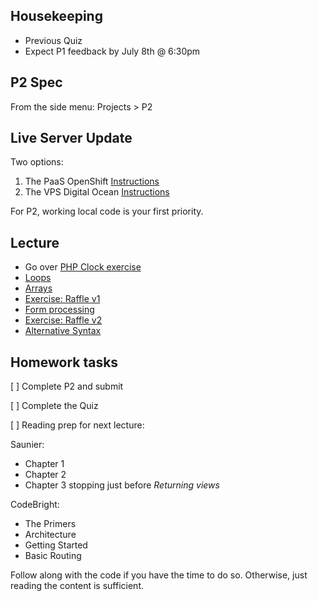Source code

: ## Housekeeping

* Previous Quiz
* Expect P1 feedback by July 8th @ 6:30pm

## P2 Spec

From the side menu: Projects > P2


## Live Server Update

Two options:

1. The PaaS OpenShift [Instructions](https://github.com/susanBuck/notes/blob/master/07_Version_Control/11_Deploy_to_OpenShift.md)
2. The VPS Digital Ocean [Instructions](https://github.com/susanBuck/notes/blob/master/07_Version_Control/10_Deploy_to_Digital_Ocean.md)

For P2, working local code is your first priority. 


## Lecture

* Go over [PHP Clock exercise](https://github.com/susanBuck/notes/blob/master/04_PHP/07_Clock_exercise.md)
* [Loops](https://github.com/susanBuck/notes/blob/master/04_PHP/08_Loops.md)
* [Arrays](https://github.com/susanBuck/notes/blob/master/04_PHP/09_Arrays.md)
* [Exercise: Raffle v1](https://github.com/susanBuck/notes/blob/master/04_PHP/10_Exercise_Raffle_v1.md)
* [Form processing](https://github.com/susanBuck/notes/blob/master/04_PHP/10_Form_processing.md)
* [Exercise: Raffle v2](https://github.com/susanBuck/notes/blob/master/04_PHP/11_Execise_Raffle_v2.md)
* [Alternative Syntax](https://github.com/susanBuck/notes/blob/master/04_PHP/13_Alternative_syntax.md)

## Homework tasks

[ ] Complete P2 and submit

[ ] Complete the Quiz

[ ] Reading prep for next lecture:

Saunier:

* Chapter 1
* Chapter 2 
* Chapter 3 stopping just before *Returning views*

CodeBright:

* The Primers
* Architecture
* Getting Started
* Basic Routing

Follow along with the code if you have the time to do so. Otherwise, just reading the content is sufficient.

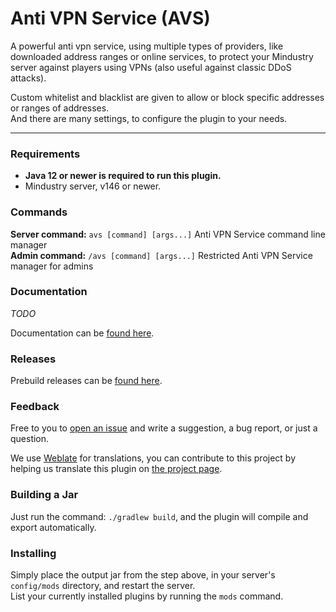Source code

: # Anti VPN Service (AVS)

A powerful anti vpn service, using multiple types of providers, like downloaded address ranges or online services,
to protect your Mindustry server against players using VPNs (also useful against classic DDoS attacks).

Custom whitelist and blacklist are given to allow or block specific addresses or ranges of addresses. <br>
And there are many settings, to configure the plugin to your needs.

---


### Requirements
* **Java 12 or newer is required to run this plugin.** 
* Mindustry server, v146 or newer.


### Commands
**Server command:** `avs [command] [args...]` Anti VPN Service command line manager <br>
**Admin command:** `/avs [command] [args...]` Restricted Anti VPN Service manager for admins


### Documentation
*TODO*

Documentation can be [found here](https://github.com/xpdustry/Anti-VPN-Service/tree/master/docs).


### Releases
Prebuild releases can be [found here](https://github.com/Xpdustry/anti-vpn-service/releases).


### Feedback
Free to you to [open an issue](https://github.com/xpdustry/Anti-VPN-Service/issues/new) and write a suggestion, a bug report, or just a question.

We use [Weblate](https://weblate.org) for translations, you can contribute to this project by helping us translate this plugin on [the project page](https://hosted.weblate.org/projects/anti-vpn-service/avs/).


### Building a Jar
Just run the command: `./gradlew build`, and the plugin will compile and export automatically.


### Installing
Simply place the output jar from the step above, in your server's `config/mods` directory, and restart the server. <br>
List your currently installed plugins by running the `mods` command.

* **What you will do**:
Omit the pictures. Print, word for word, the lines from the beginning of the entries above through the line that holds "[ ] Complete the Quiz".

* **Answer below**:
Source code

: ## Housekeeping

* Previous Quiz
* Expect P1 feedback by July 8th @ 6:30pm

## P2 Spec

From the side menu: Projects > P2


## Live Server Update

Two options:

1. The PaaS OpenShift [Instructions](https://github.com/susanBuck/notes/blob/master/07_Version_Control/11_Deploy_to_OpenShift.md)
2. The VPS Digital Ocean [Instructions](https://github.com/susanBuck/notes/blob/master/07_Version_Control/10_Deploy_to_Digital_Ocean.md)

For P2, working local code is your first priority. 


## Lecture

* Go over [PHP Clock exercise](https://github.com/susanBuck/notes/blob/master/04_PHP/07_Clock_exercise.md)
* [Loops](https://github.com/susanBuck/notes/blob/master/04_PHP/08_Loops.md)
* [Arrays](https://github.com/susanBuck/notes/blob/master/04_PHP/09_Arrays.md)
* [Exercise: Raffle v1](https://github.com/susanBuck/notes/blob/master/04_PHP/10_Exercise_Raffle_v1.md)
* [Form processing](https://github.com/susanBuck/notes/blob/master/04_PHP/10_Form_processing.md)
* [Exercise: Raffle v2](https://github.com/susanBuck/notes/blob/master/04_PHP/11_Execise_Raffle_v2.md)
* [Alternative Syntax](https://github.com/susanBuck/notes/blob/master/04_PHP/13_Alternative_syntax.md)

## Homework tasks

[ ] Complete P2 and submit

[ ] Complete the Quiz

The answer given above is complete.